» **ARBEITSAUFTRAG**
Schreiben Sie aus dem Text über die Gründung einer Kaffeerösterei unten alles von „Auch die Suche“ bis hinunter zu „den zeitintensiven Vollzeitjobs.“ wortgetreu ab.

Auch die Suche nach einer geeigneten Location in München, die zum einen finanzierbar und zum anderen in guter Lauflage ist, beschäftigt. Nicht zu verachten ist der Aspekt, dass eine Röstmaschine betrieben werden muss. Und das alles neben den zeitintensiven Vollzeitjobs.
Aus Arbeiterfamilien stammend, mit rudimentären Erfahrungen in der Gastronomie und Hotellerie, gab und gibt es keine unternehmerische Familientradition, keine hilfreichen Verbindungen zu Wirtschaft und Politik, keine Kaffeeplantage, sondern nur den Willen, das Durchhaltevermögen und die brennende Leidenschaft. Ein klassischer Sprung ins eiskalte Wasser! Ein Netzwerk von Gleichgesinnten ist von unschätzbarem Wert, und dank der Offenheit und Hilfsbereitschaft der Kaffeeszene ist es gelungen, ein solches aufzubauen. Es ermutigt, immer wieder aufzustehen und weiterzumachen.
Kaffeerösten ist eine wundervolle Handwerkskunst, die viel Erfahrung, Konzentration und jede Menge Fingerspitzengefühl erfordert, um Rohkaffee zu richtig gutem Kaffee zu veredeln. Man muss den Bohnen Zeit lassen, damit sie ihr volles Geschmackspotenzial entfalten können. Der Röstvorgang ist eine Art Mantra der Entschleunigung, und nur das Abpassen des richtigen Momentes zum Beenden der Röstung beschleunigt kurz den Puls. Auch wenn das Rösten heute von moderner Software unterstützt wird – die seidenen Fäden hält der Röster behutsam, aber bestimmt selbst in der Hand. Während die Säcke mit Rohkaffee darauf warten, geröstet zu werden, hat der Kaffee bereits eine lange Geschichte hinter sich. Der Besuch einer Kaffeeplantage flößt immer wieder Ehrfurcht und Respekt ein. All die Hege und Pflege von der Kultivierung der Kaffeepflanzen bis zur Ernte und der anschließenden Aufbereitung. So viel Arbeit und Mühe, schutzlos den Wetterkapriolen ausgesetzt, hoffend, von Schädlingsbefall wie Blattrost und Kaffeekirschenbohrer verschont zu bleiben. Selbstverständlich ist es, faire Preise, die deutlich über dem Börsenpreis liegen, zu bezahlen, um den Farmern das Überleben zu sichern und den Arbeitern vor Ort einen würdigen Lebensstandard zu ermöglichen. Ein schmaler Grat auch als Kleinunternehmer zwischen Wirtschaftlichkeit, Nachhaltigkeit, Transparenz und Wohltätigkeit.

» **AUFGELISTETE DATENSÄTZE**
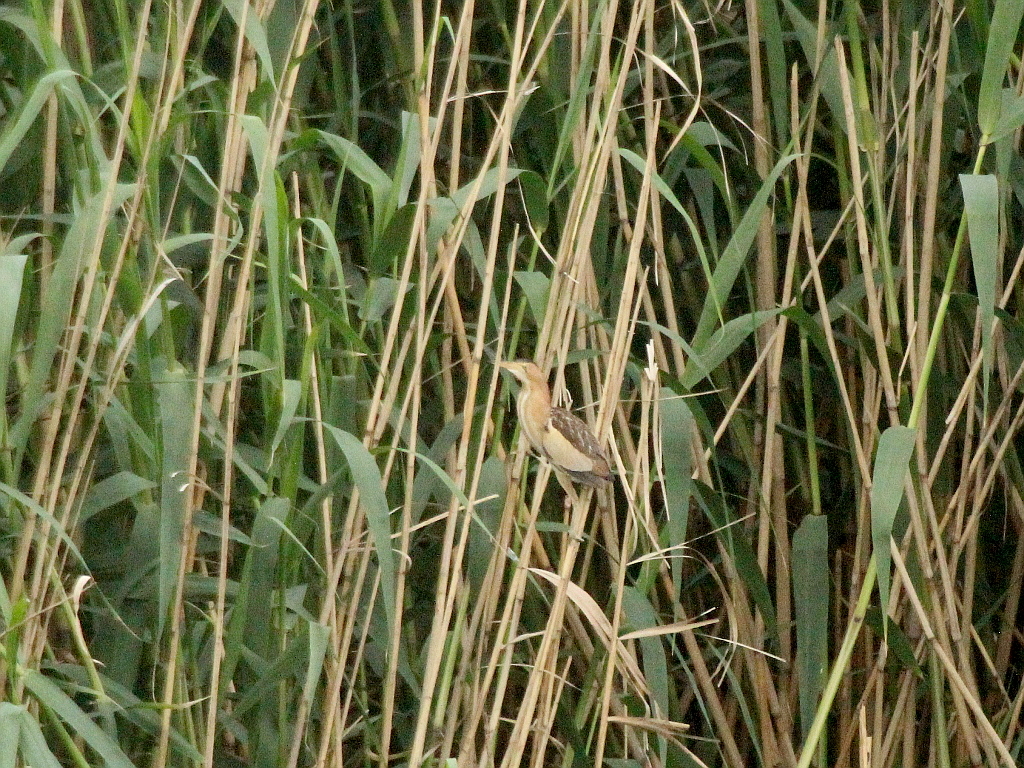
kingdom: Animalia
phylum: Chordata
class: Aves
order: Pelecaniformes
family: Ardeidae
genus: Ixobrychus
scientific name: Ixobrychus minutus
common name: Little bittern
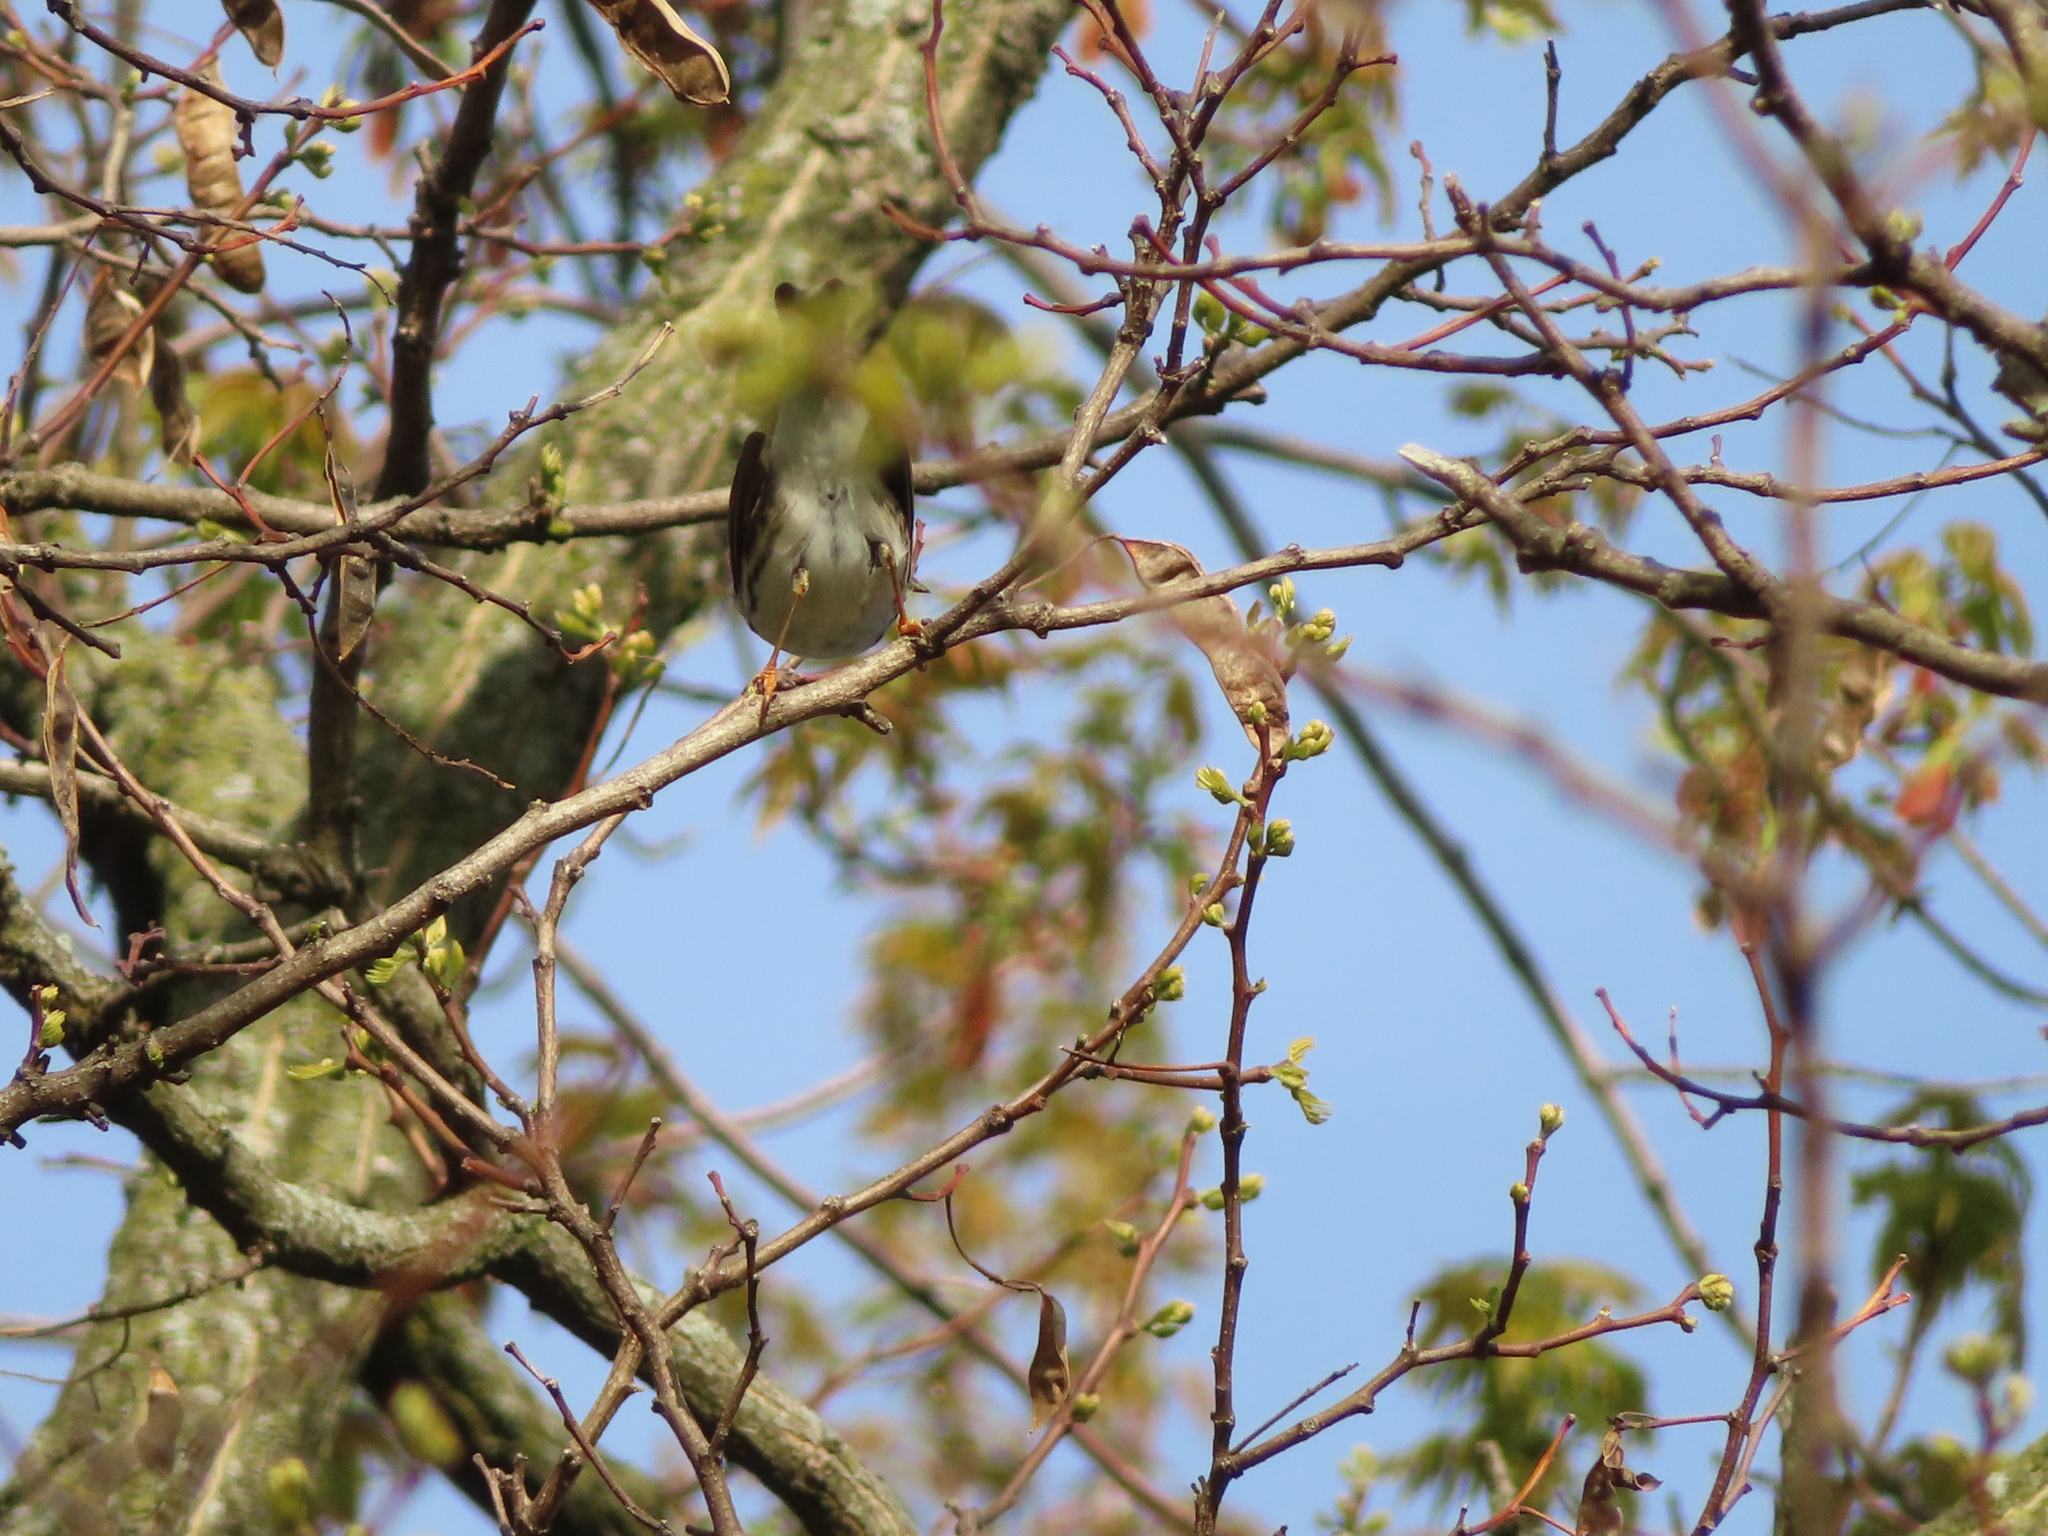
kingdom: Animalia
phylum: Chordata
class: Aves
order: Passeriformes
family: Parulidae
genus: Setophaga
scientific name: Setophaga striata
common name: Blackpoll warbler
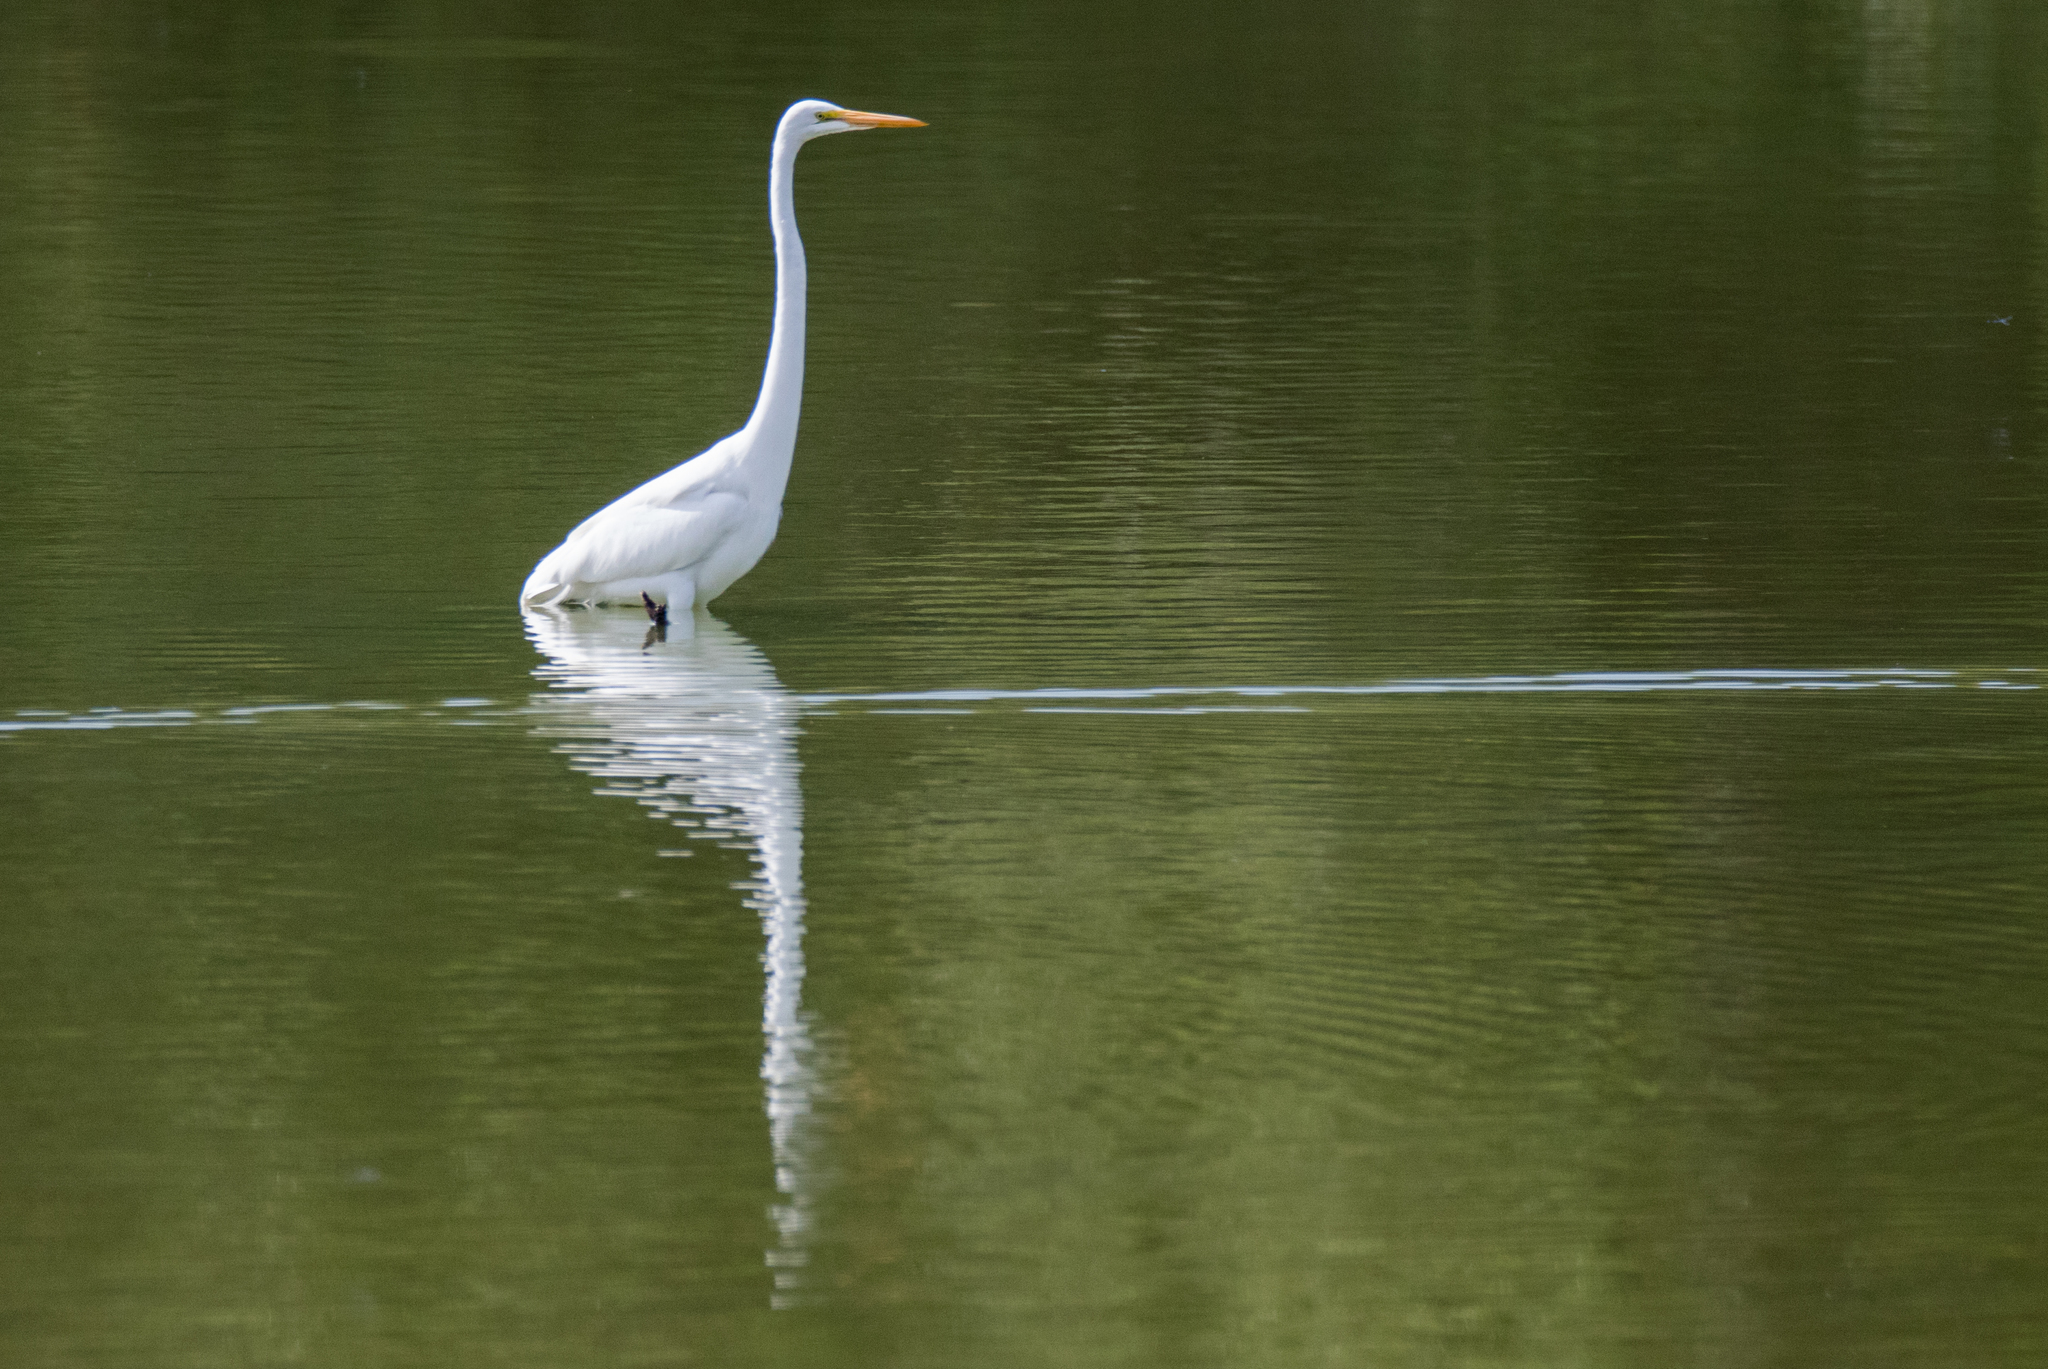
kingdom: Animalia
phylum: Chordata
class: Aves
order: Pelecaniformes
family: Ardeidae
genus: Ardea
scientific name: Ardea alba
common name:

» **RICHTIGE LÖSUNG**
Auch die Suche nach einer geeigneten Location in München, die zum einen finanzierbar und zum anderen in guter Lauflage ist, beschäftigt. Nicht zu verachten ist der Aspekt, dass eine Röstmaschine betrieben werden muss. Und das alles neben den zeitintensiven Vollzeitjobs.